§ **Given information**
↓↓↓
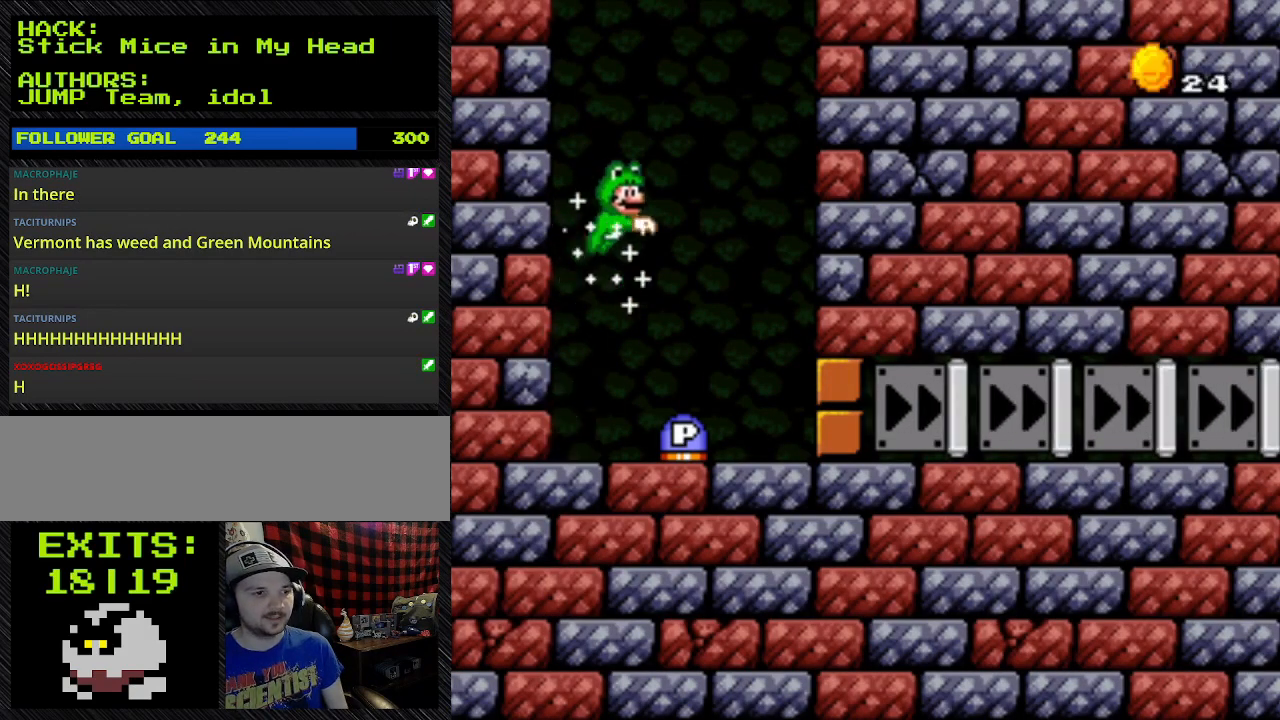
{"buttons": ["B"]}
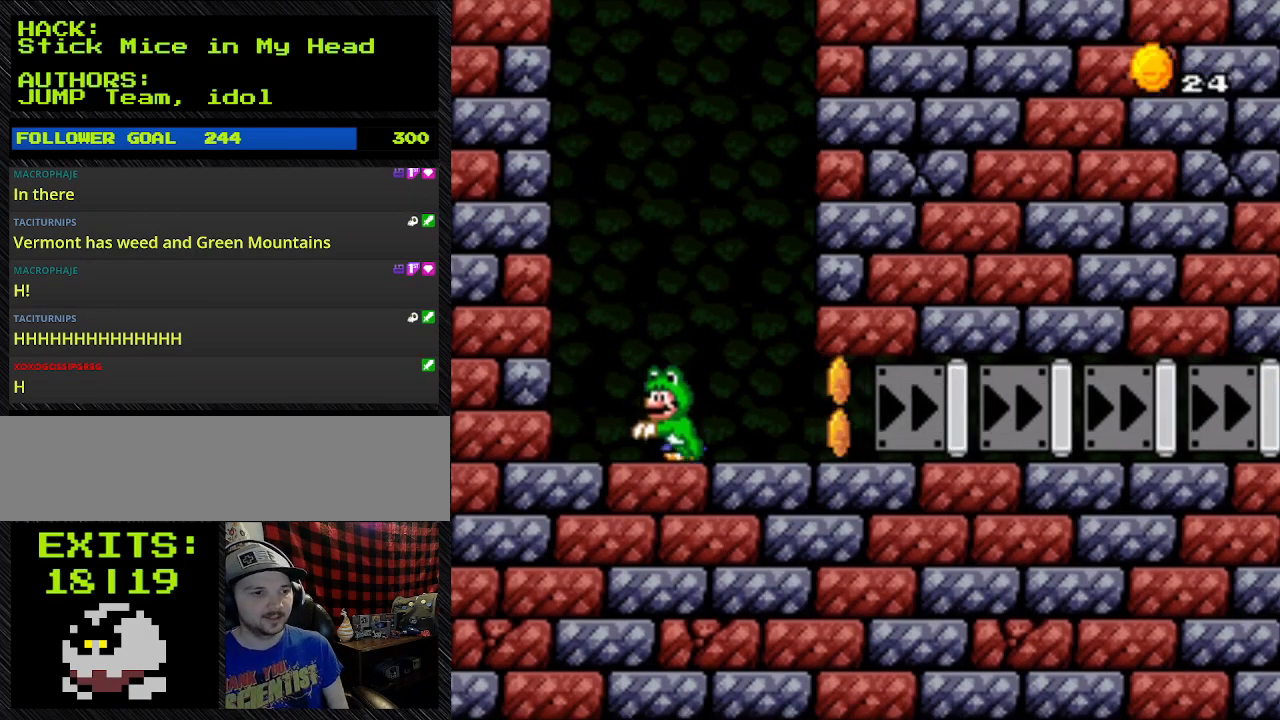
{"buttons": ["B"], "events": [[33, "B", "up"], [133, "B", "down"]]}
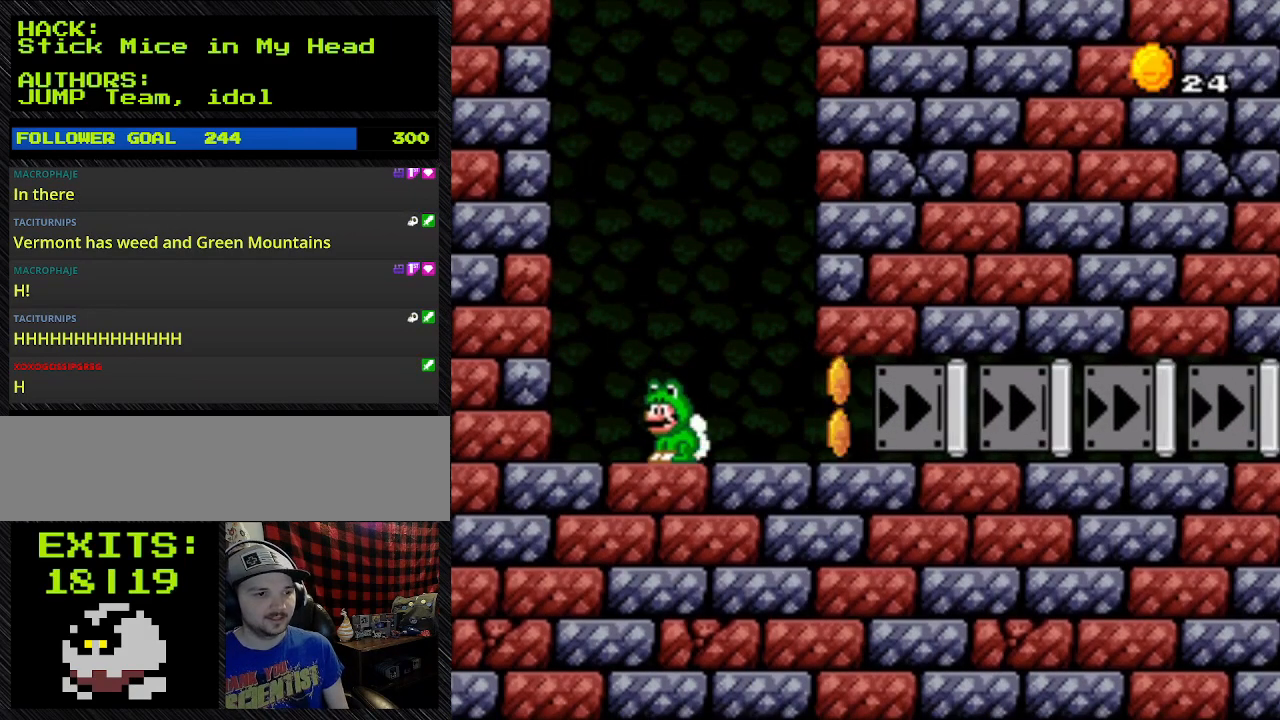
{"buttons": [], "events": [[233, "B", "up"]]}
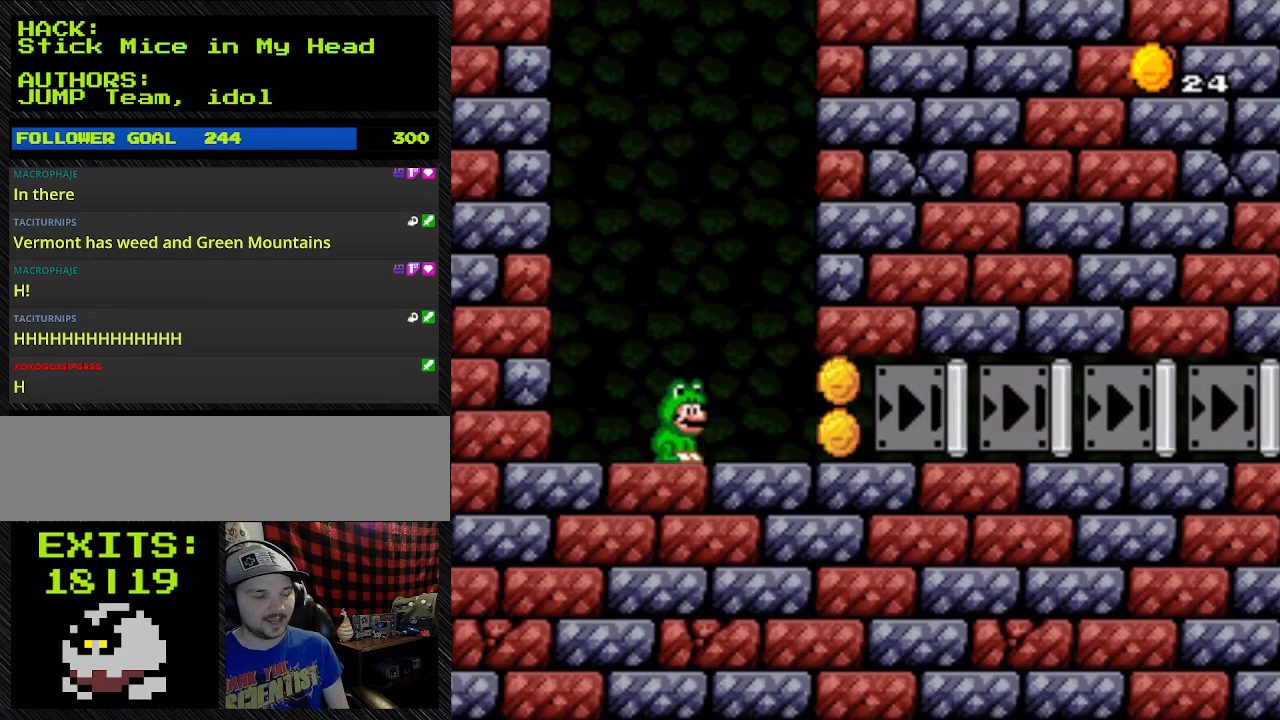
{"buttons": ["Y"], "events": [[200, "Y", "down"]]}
↑↑↑
§ **Prompt**
Give back the data verbatim. The pictures are not part of the copy.

§ **Your solution**
{"buttons": ["B"]}
{"buttons": ["B"], "events": [[33, "B", "up"], [133, "B", "down"]]}
{"buttons": [], "events": [[233, "B", "up"]]}
{"buttons": ["Y"], "events": [[200, "Y", "down"]]}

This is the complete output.